* Your assignment: In the listing below, locate the line with "for more information." and the line with "Master’s degree (M.A.", then output both and everything between them exactly, minus any pictures.

* Records shown:
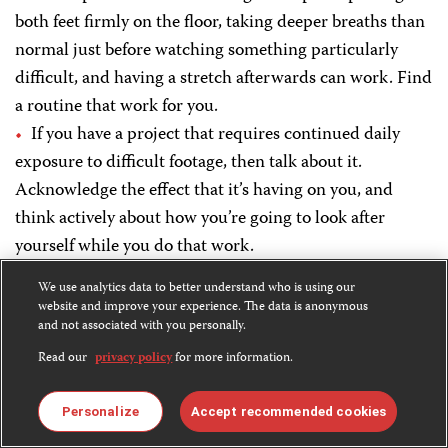
both feet firmly on the floor, taking deeper breaths than
normal just before watching something particularly
difficult, and having a stretch afterwards can work. Find
a routine that work for you.
If you have a project that requires continued daily
exposure to difficult footage, then talk about it.
Acknowledge the effect that it’s having on you, and
think actively about how you’re going to look after
yourself while you do that work.
We use analytics data to better understand who is using our
For producers in the field:
website and improve your experience. The data is anonymous
and not associated with you personally.
Remember, it’s perfectly normal to feel helpless or
Read our
privacy policy
for more information.
upset that you couldn’t do more when covering
upsetting stories. Just acknowledge how you’re feeling
Personalize
Accept recommended cookies
to your colleagues, or someone else you feel comfortable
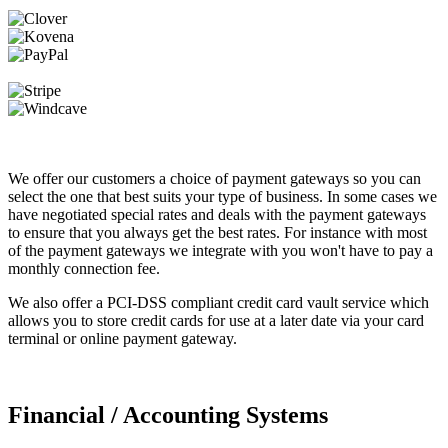
We offer our customers a choice of payment gateways so you can
select the one that best suits your type of business. In some cases we
have negotiated special rates and deals with the payment gateways
to ensure that you always get the best rates. For instance with most
of the payment gateways we integrate with you won't have to pay a
monthly connection fee.
We also offer a PCI-DSS compliant credit card vault service which
allows you to store credit cards for use at a later date via your card
terminal or online payment gateway.
Financial / Accounting Systems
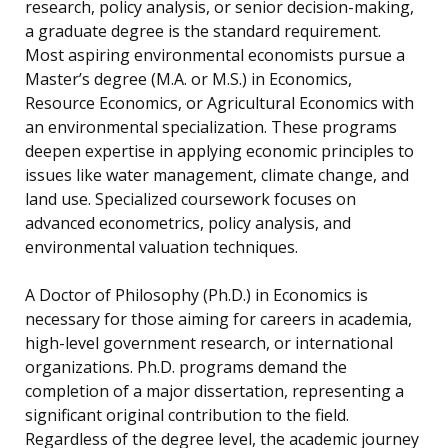
research, policy analysis, or senior decision-making,
a graduate degree is the standard requirement.
Most aspiring environmental economists pursue a
Master’s degree (M.A. or M.S.) in Economics,
Resource Economics, or Agricultural Economics with
an environmental specialization. These programs
deepen expertise in applying economic principles to
issues like water management, climate change, and
land use. Specialized coursework focuses on
advanced econometrics, policy analysis, and
environmental valuation techniques.
A Doctor of Philosophy (Ph.D.) in Economics is
necessary for those aiming for careers in academia,
high-level government research, or international
organizations. Ph.D. programs demand the
completion of a major dissertation, representing a
significant original contribution to the field.
Regardless of the degree level, the academic journey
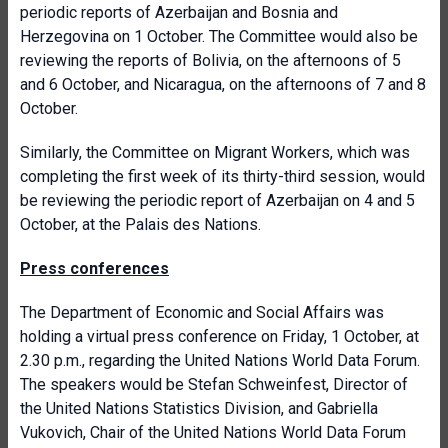
periodic reports of Azerbaijan and Bosnia and
Herzegovina on 1 October. The Committee would also be
reviewing the reports of Bolivia, on the afternoons of 5
and 6 October, and Nicaragua, on the afternoons of 7 and 8
October.
Similarly, the Committee on Migrant Workers, which was
completing the first week of its thirty-third session, would
be reviewing the periodic report of Azerbaijan on 4 and 5
October, at the Palais des Nations.
Press conferences
The Department of Economic and Social Affairs was
holding a virtual press conference on Friday, 1 October, at
2.30 p.m., regarding the United Nations World Data Forum.
The speakers would be Stefan Schweinfest, Director of
the United Nations Statistics Division, and Gabriella
Vukovich, Chair of the United Nations World Data Forum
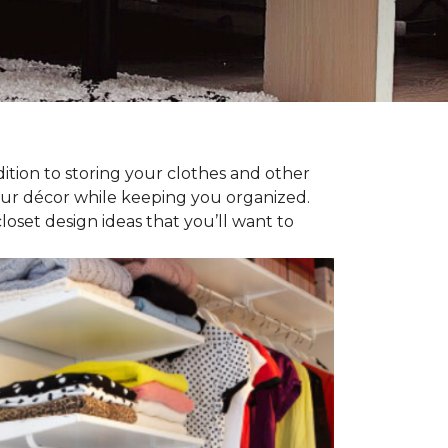
dition to storing your clothes and other
our décor while keeping you organized.
oset design ideas that you’ll want to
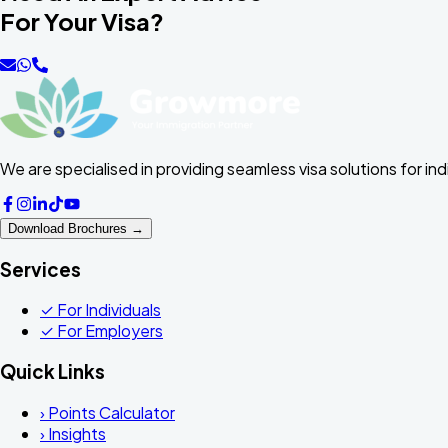
For Your Visa?
We are specialised in providing seamless visa solutions for in
Download Brochures →
Services
✓
For Individuals
✓
For Employers
Quick Links
›
Points Calculator
›
Insights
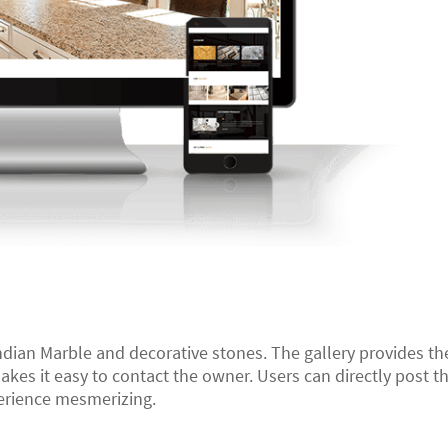
ndian Marble and decorative stones. The gallery provides the
kes it easy to contact the owner. Users can directly post t
erience mesmerizing.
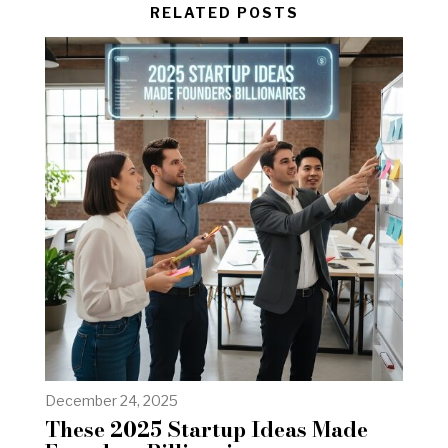
RELATED POSTS
December 24, 2025
These 2025 Startup Ideas Made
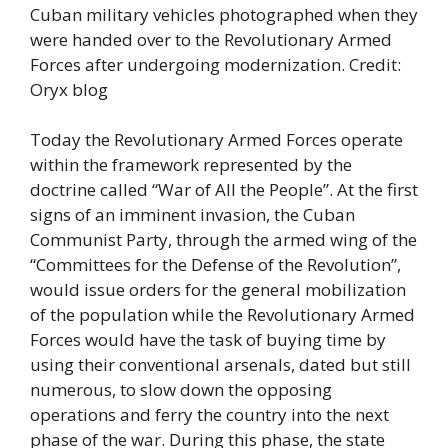
Cuban military vehicles photographed when they
were handed over to the Revolutionary Armed
Forces after undergoing modernization. Credit:
Oryx blog
Today the Revolutionary Armed Forces operate
within the framework represented by the
doctrine called “War of All the People”. At the first
signs of an imminent invasion, the Cuban
Communist Party, through the armed wing of the
“Committees for the Defense of the Revolution”,
would issue orders for the general mobilization
of the population while the Revolutionary Armed
Forces would have the task of buying time by
using their conventional arsenals, dated but still
numerous, to slow down the opposing
operations and ferry the country into the next
phase of the war. During this phase, the state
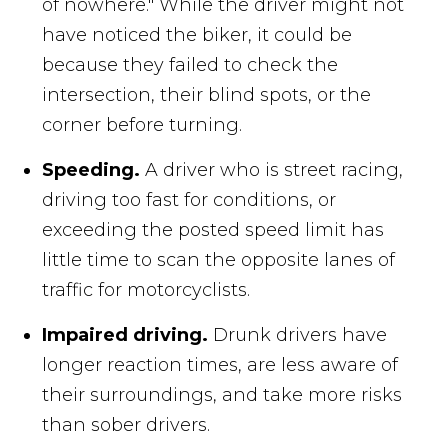
of nowhere." While the driver might not
have noticed the biker, it could be
because they failed to check the
intersection, their blind spots, or the
corner before turning.
Speeding.
A driver who is street racing,
driving too fast for conditions, or
exceeding the posted speed limit has
little time to scan the opposite lanes of
traffic for motorcyclists.
Impaired driving.
Drunk drivers have
longer reaction times, are less aware of
their surroundings, and take more risks
than sober drivers.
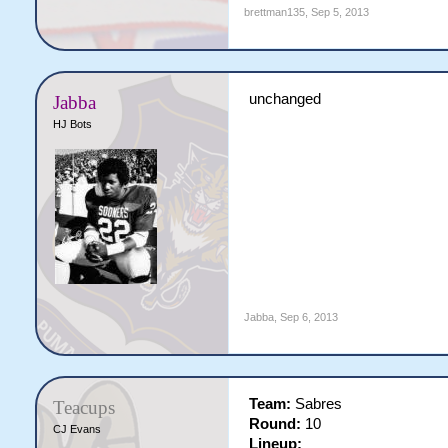
brettman135
,
Sep 5, 2013
unchanged
Jabba
HJ Bots
Jabba
,
Sep 6, 2013
Team:
Sabres
Teacups
Round:
10
CJ Evans
Lineup:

* Answer:
for more information.
upset that you couldn’t do more when covering
upsetting stories. Just acknowledge how you’re feeling
Personalize
Accept recommended cookies
to your colleagues, or someone else you feel comfortable
We offer our customers a choice of payment gateways so you can
select the one that best suits your type of business. In some cases we
have negotiated special rates and deals with the payment gateways
to ensure that you always get the best rates. For instance with most
of the payment gateways we integrate with you won't have to pay a
monthly connection fee.
We also offer a PCI-DSS compliant credit card vault service which
allows you to store credit cards for use at a later date via your card
terminal or online payment gateway.
Financial / Accounting Systems
research, policy analysis, or senior decision-making,
a graduate degree is the standard requirement.
Most aspiring environmental economists pursue a
Master’s degree (M.A. or M.S.) in Economics,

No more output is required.